Den Carabinieri, die die Frau am Wochenende befreiten, bot sich ein Bild des Grauens. Einer der Männer sprach von „unbeschreiblichen hygienischen Zuständen“. Ein fensterloser Raum, eingerichtet nur mit einem Bett und einem Stuhl sowie einer angrenzenden, aber wohl schon seit Jahren funktionsuntüchtigen Toilette: Das war fast 20 Jahre lang das Zuhause von Maria M.

Nach einem anonymen Anruf fanden die Polizisten die 47-Jährige. Spärlich bekleidet soll sie italienischen Medien zufolge auf dem völlig verdreckten Bett gesessen haben. Das Essen wurde ihr in einer Art Napf gebracht – fast so, als wäre sie ein Tier.

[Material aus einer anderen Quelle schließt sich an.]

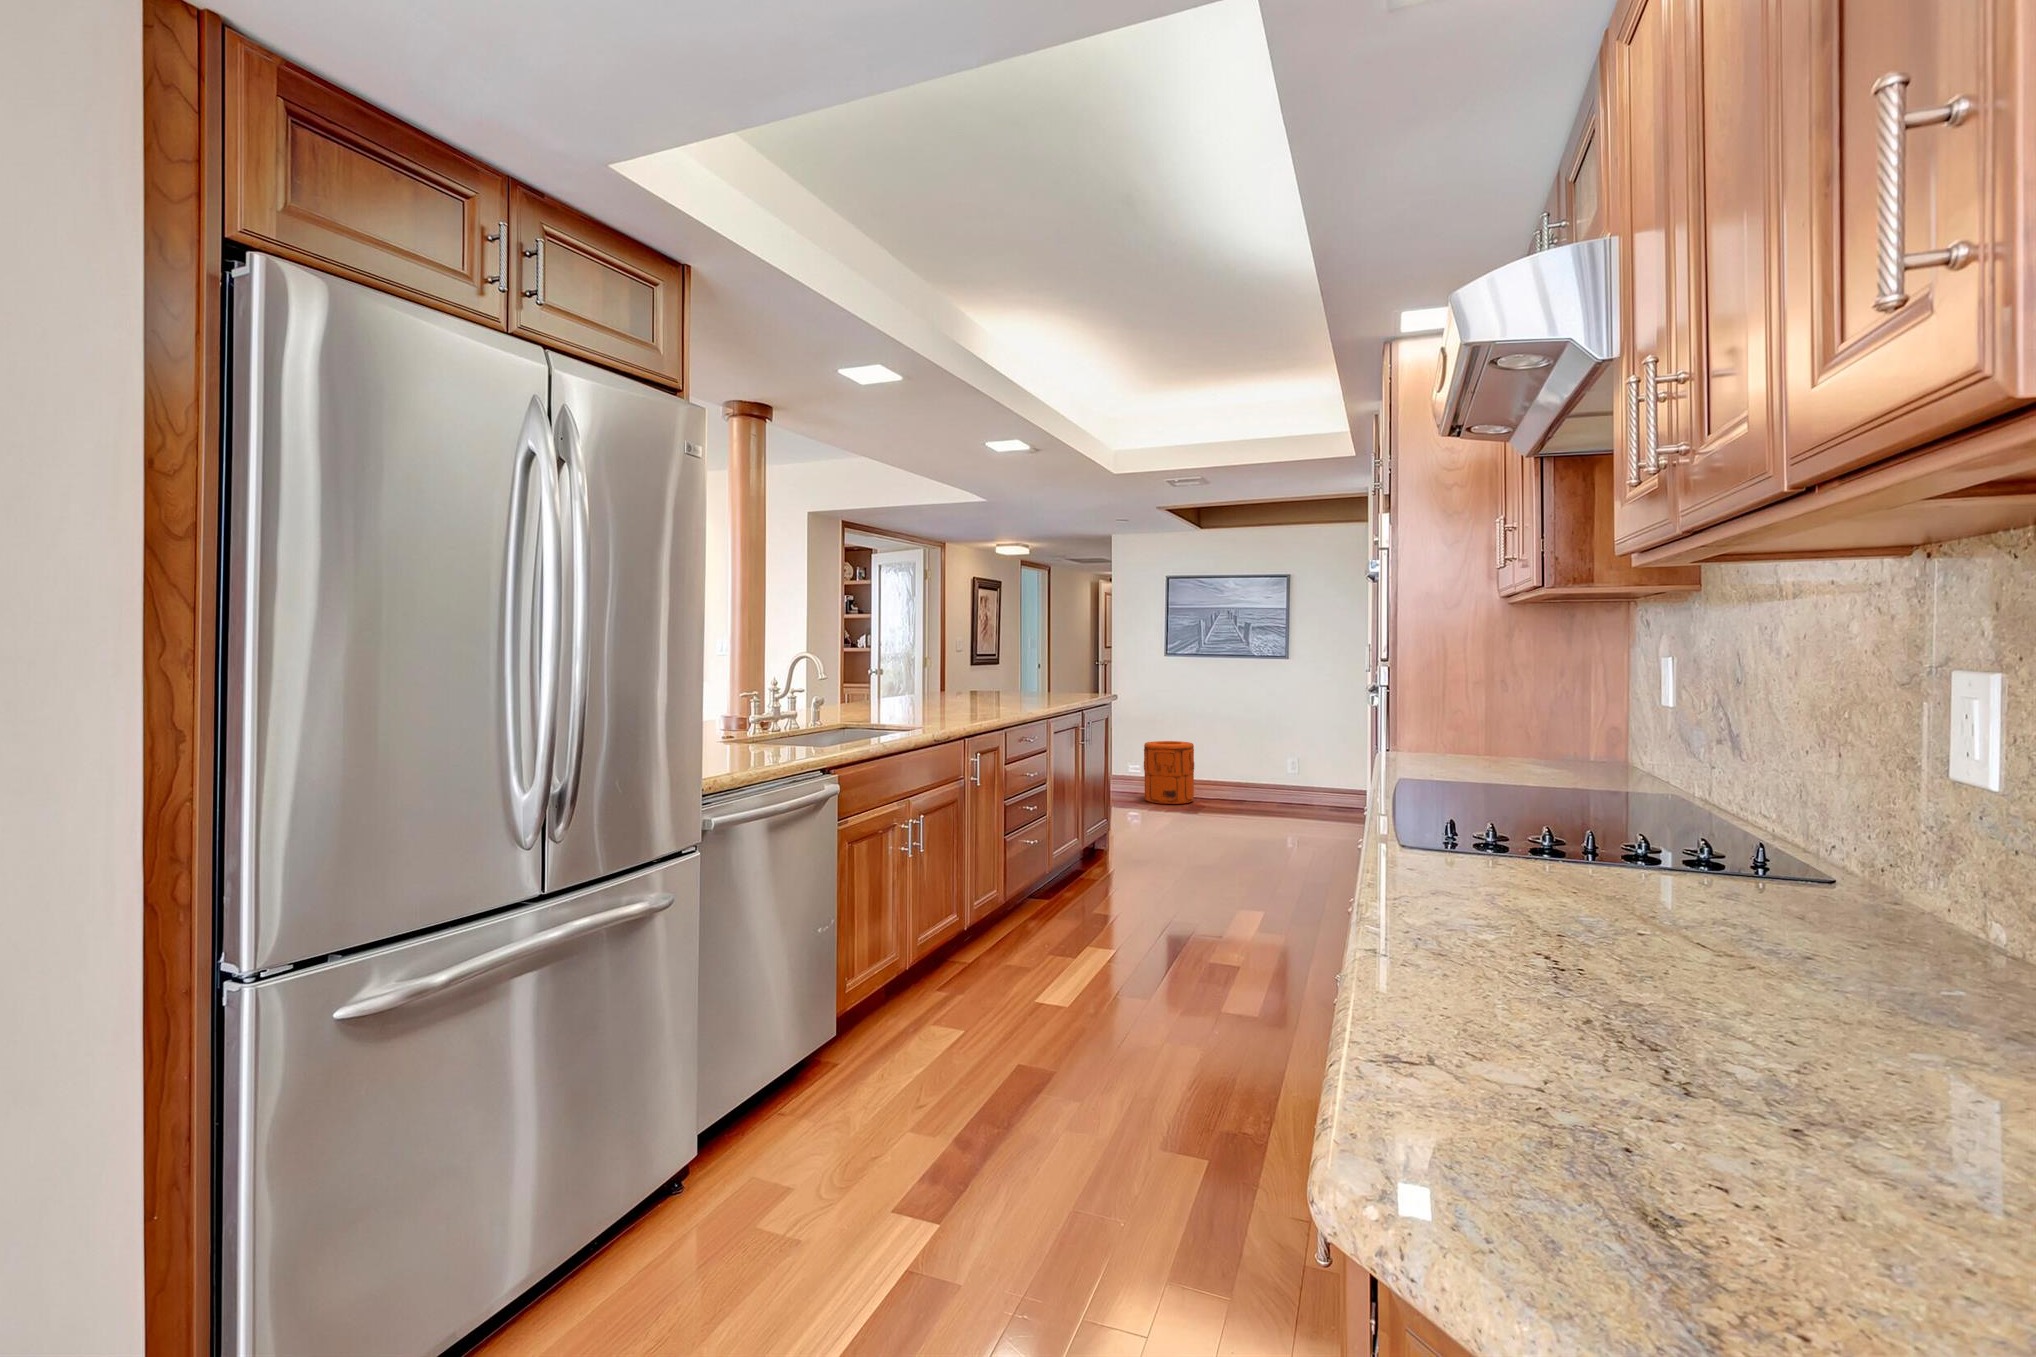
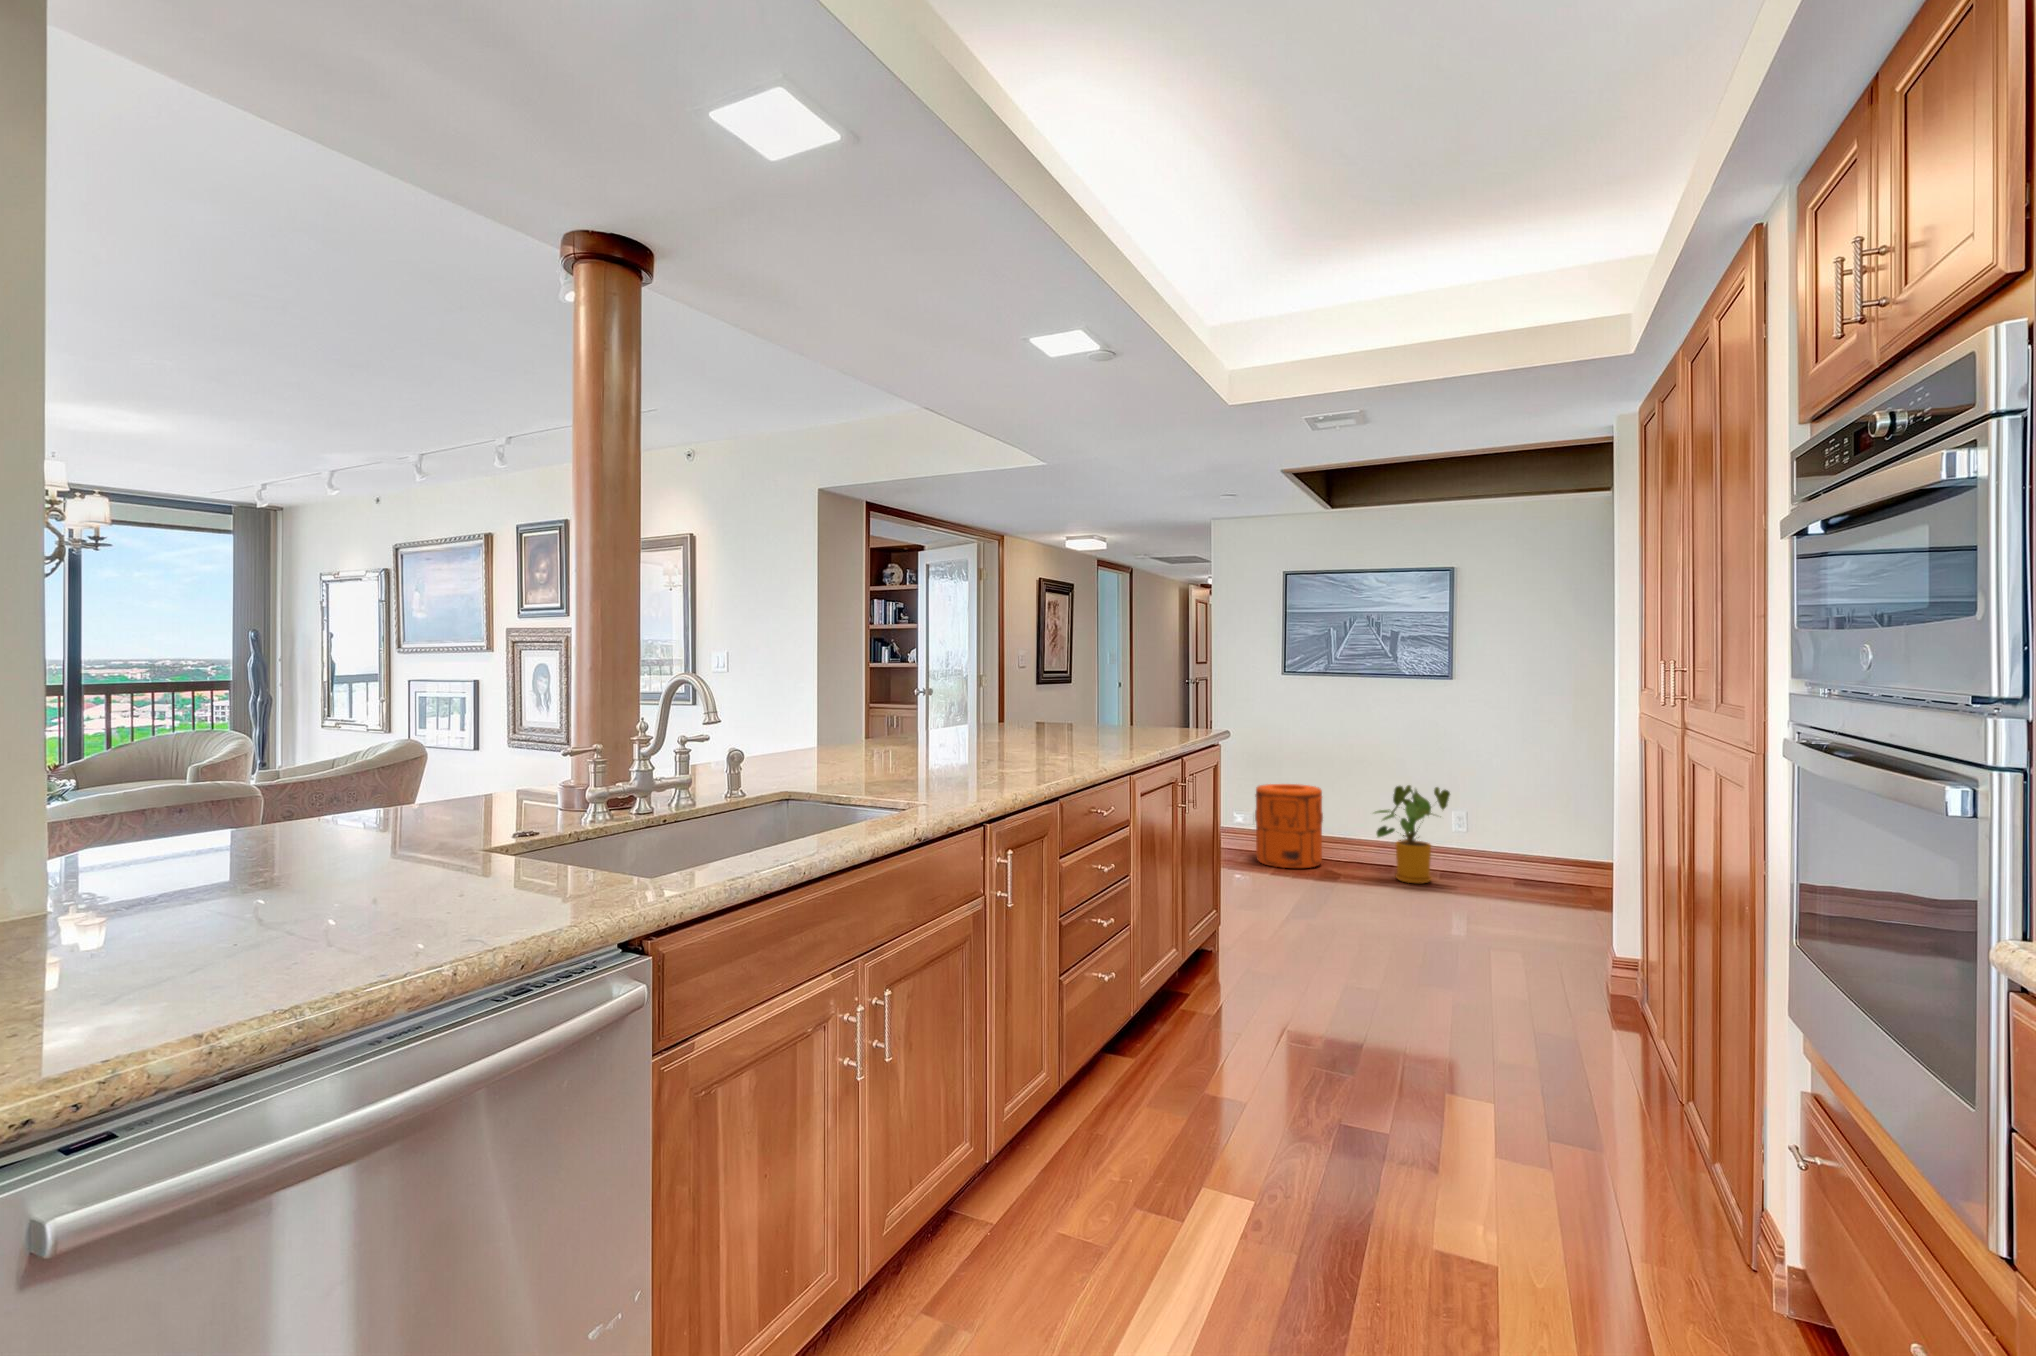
house plant: none [1226,739,1286,812] -> present [1375,785,1450,884]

Derzeit wird Maria M. in einem Krankenhaus in Neapel behandelt. Sie leidet nach Angaben der Polizei unter starken psychischen Störungen.

Marias 80-jährige Mutter wurde wegen ihres hohen Alters unter Hausarrest gestellt. Bruder Prisco (45), der als Landwirt arbeitet, und Schwester Michelina (51), die Grundschullehrerin ist, sitzen im Gefängnis und sollen in den nächsten Tagen eingehend verhört werden. Ihnen drohen Haftstrafen wegen Misshandlung und Freiheitsberaubung.

Medien berichteten, die Verwandten hätten mit Unverständnis auf den Polizeieinsatz reagiert. Die Familie habe geäußert, Maria haben wegen der „Schande“ ihre gerechte Strafe erhalten.

Unklar ist noch, ob das Opfer vor seinem Martyrium psychische Störungen hatte oder ob Maria diese in den langen Jahren der Einsamkeit erst entwickelte. Die Polizei ist auf der Suche nach dem Vater des unehelichen Kindes, um Antworten auf viele offene Fragen zu finden.

Unterdessen scheint sich ein weiteres, furchtbares Detail herauszukristallisieren: Der 17-jährige Sohn, der bei der Familie aufgewachsen ist und ganz normal eine Schule besucht, soll von der Lage seiner Mutter gewusst haben. „Er kannte ihr Gefängnis, aber er schämte sich und wusste nicht, was er tun sollte“, hieß es.

Die Familie hatte Maria M. offiziell als psychisch krank gemeldet und sogar eine kleine Rente für sie kassiert.